Calling it “God’s blessings,” the pastor of a suburban West Palm Beach church on Thursday refused to turn over $1.7 million that financial regulators claim rightfully belongs to people who were ensnared in a $30 million Ponzi scheme.
A federal judge has temporarily frozen the accounts of Winners Church and its top pastors, Fred and Whitney Shipman.
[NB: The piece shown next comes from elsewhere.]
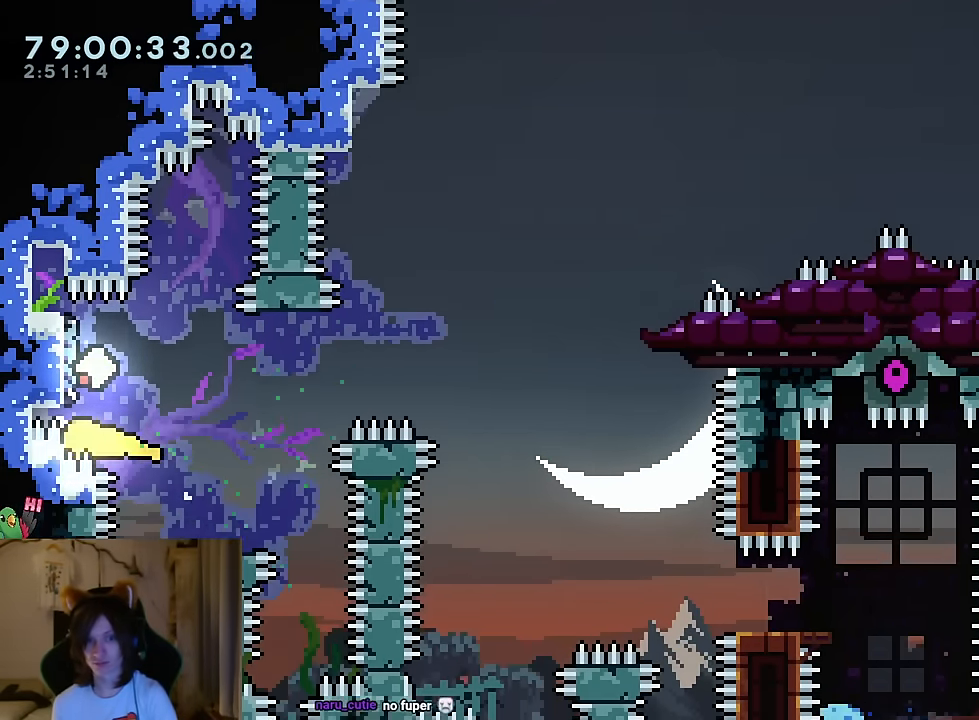
{"buttons": [], "left_stick": "up-right", "right_stick": "center", "events": [[133, "left_stick", "right"], [383, "left_stick", "up-right"]]}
In an unusual move, the father and son leaders of the 25-year-old Jog Road church are fighting efforts that would allow the money to be returned to hundreds of people who were lured into a far-flung diamond and bitcoin investment scam.
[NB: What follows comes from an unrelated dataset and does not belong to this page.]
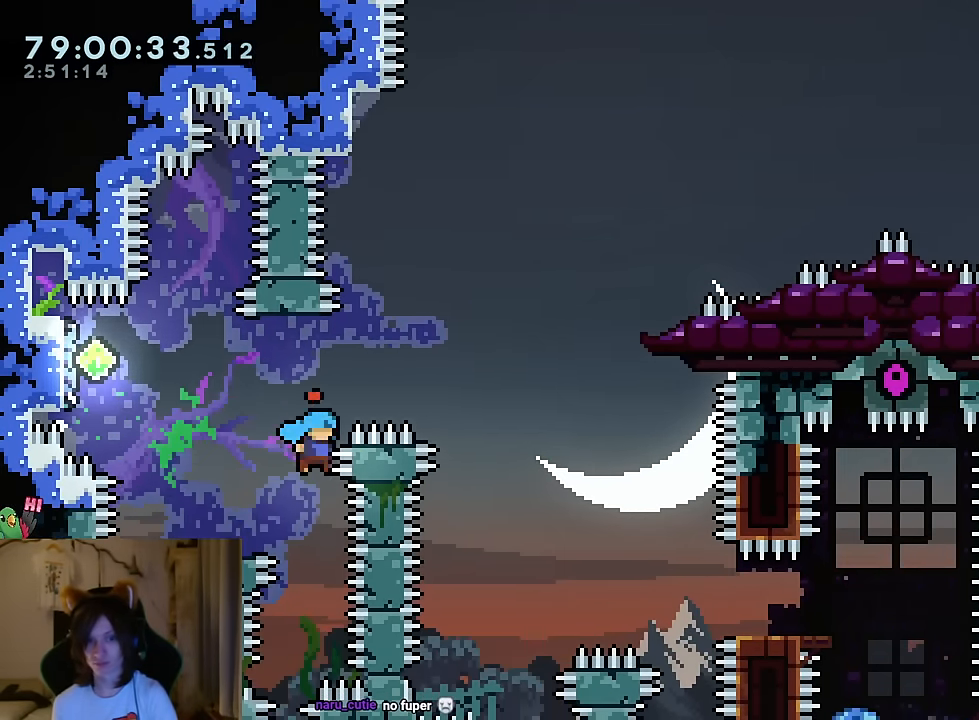
{"buttons": [], "left_stick": "up", "right_stick": "center", "events": [[234, "left_stick", "center"], [367, "R2", "down"], [417, "R2", "up"], [417, "left_stick", "up"]]}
“It’s going to have a ripple effect in everything we do from this point on,” Bishop Fred Shipman told U.S. District Judge Robin Rosenberg, explaining the effects of returning the money it received from one of the church’s directors who was involved in the scheme. “I don’t think it’s fair.”
Amie Berlin, an attorney for the Securities and Exchange Commission, shot back: “Do you think it’s fair that people stole other people’s money and gave it to the church, and they’re not going to get it back?”
“I don’t think that’s fair,” Shipman admitted.
Berlin isn’t claiming the 3,000-member church or the pastors were involved in the multilayered Ponzi scheme that she says was orchestrated by former church director Jose Aman and prominent Canadian financial commentator Harold Seigel. His son, Jonathan Seigel, was also involved in the scam that operated from offices on Worth Avenue in Palm Beach, regulators claim.